This was a regular recipe converted to vegan. At first I wasn’t so sure about the bars. For one it was so hot here that the bars were gooey even when baked (the chocolate chips couldn’t get hard!) and crumbled badly. I ended up refrigerating the bars and the next day tried them again and they were great tasting suddenly. They still crumbled like crazy but the taste was very mellow and the chocolate wasn’t oozing 😉
Chocolate, Cranberry and Oat Bars
- 1 cup dried cranberries
- ¼ cup orange juice
- 2 Tbsp flax-seed meal + 6 Tbsp water
- 1½ cups all-purpose flour
- 1½ cups old-fashioned oats
- 1 tsp baking powder
- ¼ tsp fine sea salt
- ¾ cup Earth Balance buttery stick (12 Tbsp)
- 1½ cups packed dark brown sugar
- ½ cup semi-sweet chocolate chips (heaping or 4 ounces weighed)
- ½ cup finely chopped pecans
Preheat the oven to 350° and spray a 9×13″ glass baking dish with spray.
Combine the cranberries and orange juice in a small glass mixing bowl, put in the microwave for 30 seconds on high, let sit on the counter.
Whisk the flax-seed meal and water together in a small bowl, set aside.
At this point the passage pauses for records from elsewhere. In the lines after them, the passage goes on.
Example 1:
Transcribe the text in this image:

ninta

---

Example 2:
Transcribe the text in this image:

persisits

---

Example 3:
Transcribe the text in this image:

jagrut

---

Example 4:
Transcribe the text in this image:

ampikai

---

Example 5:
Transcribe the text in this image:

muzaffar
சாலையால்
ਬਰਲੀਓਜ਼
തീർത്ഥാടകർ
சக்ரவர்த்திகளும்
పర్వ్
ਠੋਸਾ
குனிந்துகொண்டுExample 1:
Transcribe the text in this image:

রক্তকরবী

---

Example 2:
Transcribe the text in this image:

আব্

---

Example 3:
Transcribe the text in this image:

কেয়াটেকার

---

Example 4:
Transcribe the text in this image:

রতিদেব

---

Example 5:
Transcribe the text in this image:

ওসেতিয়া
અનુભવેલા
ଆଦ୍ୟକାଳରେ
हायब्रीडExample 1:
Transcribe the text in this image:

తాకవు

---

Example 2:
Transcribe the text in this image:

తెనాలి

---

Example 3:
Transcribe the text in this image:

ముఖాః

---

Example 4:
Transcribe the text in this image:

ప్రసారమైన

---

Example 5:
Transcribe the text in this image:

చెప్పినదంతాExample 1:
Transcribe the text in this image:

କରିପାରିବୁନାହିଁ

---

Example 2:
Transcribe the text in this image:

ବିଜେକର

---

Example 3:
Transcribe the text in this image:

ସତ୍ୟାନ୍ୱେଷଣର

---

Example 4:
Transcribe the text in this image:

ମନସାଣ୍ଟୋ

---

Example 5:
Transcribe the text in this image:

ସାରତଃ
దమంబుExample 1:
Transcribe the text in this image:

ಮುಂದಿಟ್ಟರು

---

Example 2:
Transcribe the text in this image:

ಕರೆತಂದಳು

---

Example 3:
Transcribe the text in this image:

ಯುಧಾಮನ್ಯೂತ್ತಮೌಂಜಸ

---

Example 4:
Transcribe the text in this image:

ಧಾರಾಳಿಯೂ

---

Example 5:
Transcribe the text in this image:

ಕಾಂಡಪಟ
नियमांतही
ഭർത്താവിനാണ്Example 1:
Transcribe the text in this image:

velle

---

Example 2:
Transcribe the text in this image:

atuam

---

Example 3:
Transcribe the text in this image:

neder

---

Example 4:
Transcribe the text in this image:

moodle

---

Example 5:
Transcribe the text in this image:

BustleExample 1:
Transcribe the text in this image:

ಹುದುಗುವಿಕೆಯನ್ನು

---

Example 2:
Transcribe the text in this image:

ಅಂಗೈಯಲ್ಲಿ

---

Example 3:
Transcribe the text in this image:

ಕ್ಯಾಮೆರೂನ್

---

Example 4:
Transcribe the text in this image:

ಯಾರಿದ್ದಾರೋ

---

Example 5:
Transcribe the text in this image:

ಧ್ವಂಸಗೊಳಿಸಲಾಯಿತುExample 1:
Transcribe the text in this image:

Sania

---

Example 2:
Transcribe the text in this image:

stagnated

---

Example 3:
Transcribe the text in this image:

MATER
Stir the dry ingredients (flour through salt) in a medium mixing bowl, set aside.
In a stand mixer beat the buttery stick until light, add in the sugar and beat to combine. Add in the flax-seed mixture and beat in.
With the mixer on low add in the dry ingredients, beat in and then add the cranberries and orange juice, then the chocolate chips and pecans.
Knock out the batter into the prepared pan, smooth out.
Bake for 25 to 40 minutes, checking every 5 minutes after 25, until it is golden brown, the top is set and a toothpick comes out clean.
Let cool on the counter and then store in the refrigerator.